To Phillip, the reconditioning of the condemned cottages had been costly, using most of his capital for no return, since the rents, eighteen pence a week, landlord paying rates, were in line with other service cottages in the district. To Horatio Bugg, the reconditioning had been a mystery. New cottages, with septic tanks and water, could have been built cheaper on a new site somewhere on the estate. Ah ha, he got the idea! These cottages were on the road which led from the only deep-anchorage harbour on the East Coast between Thames Estuary and Humber!

To Phillip, the cottages were now Maddison's Folly. But to some others before the war the rebuilding did not appear as a failure. In the top cottage lived Mrs. Valiant with her husband, a man who had laboured on a neighbouring farm for almost half a century. With them were her son and daughter-in-law. There were four bedrooms in Top Cottage, and two downstairs rooms. Mrs. Valiant had come to Phillip, begging to be allowed to occupy the cottage, saying that where she lived it was so dark and damp.

“The Council condemned it years ago, with the others beside it, but nothing wor' done. They make promises, then they say there is no money to carry out the promises. Oh, please, do give me a chance, sir!”
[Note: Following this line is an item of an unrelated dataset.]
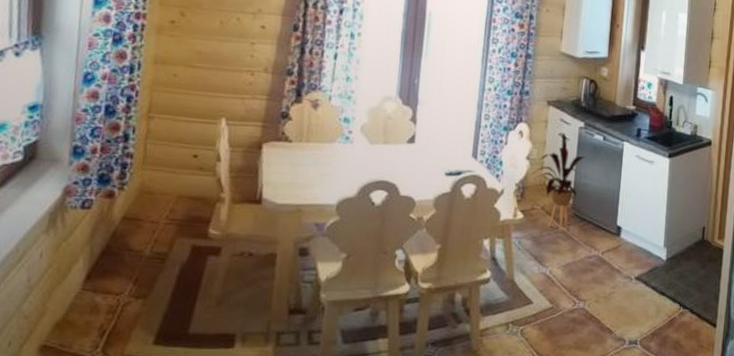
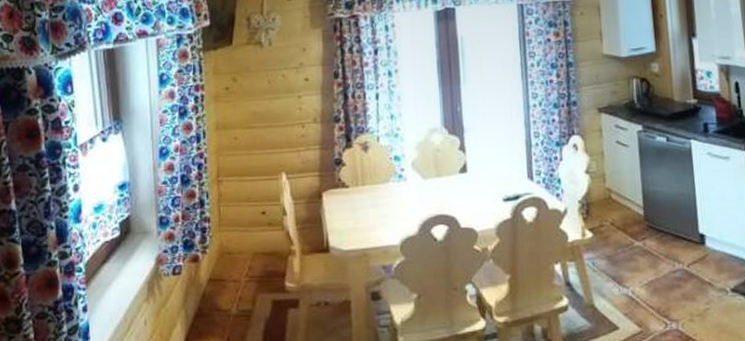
house plant: present [532,132,586,232] -> none [594,139,651,247]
Phillip had intended the two upper cottages to be kept as
service-cottages
: for a farmer without service-cottages was impotent to hire
new men, who expected to live in his cottages. But Top Cottage had stood empty; and Mrs. Valiant looked to be a neat and tidy woman, with a sensitive face that he liked at once, so he had yielded to her plea. He told her that he could not allow any
hen-houses
or rabbit-hutches to be erected in the garden; and, as the paths had been relaid with new gravel, and much time spent on clearing the gardens of broken bottles, tins, and other rubbish, he did not want them to degenerate into what they were before he came, and would they please not throw coal-ashes and cinders there?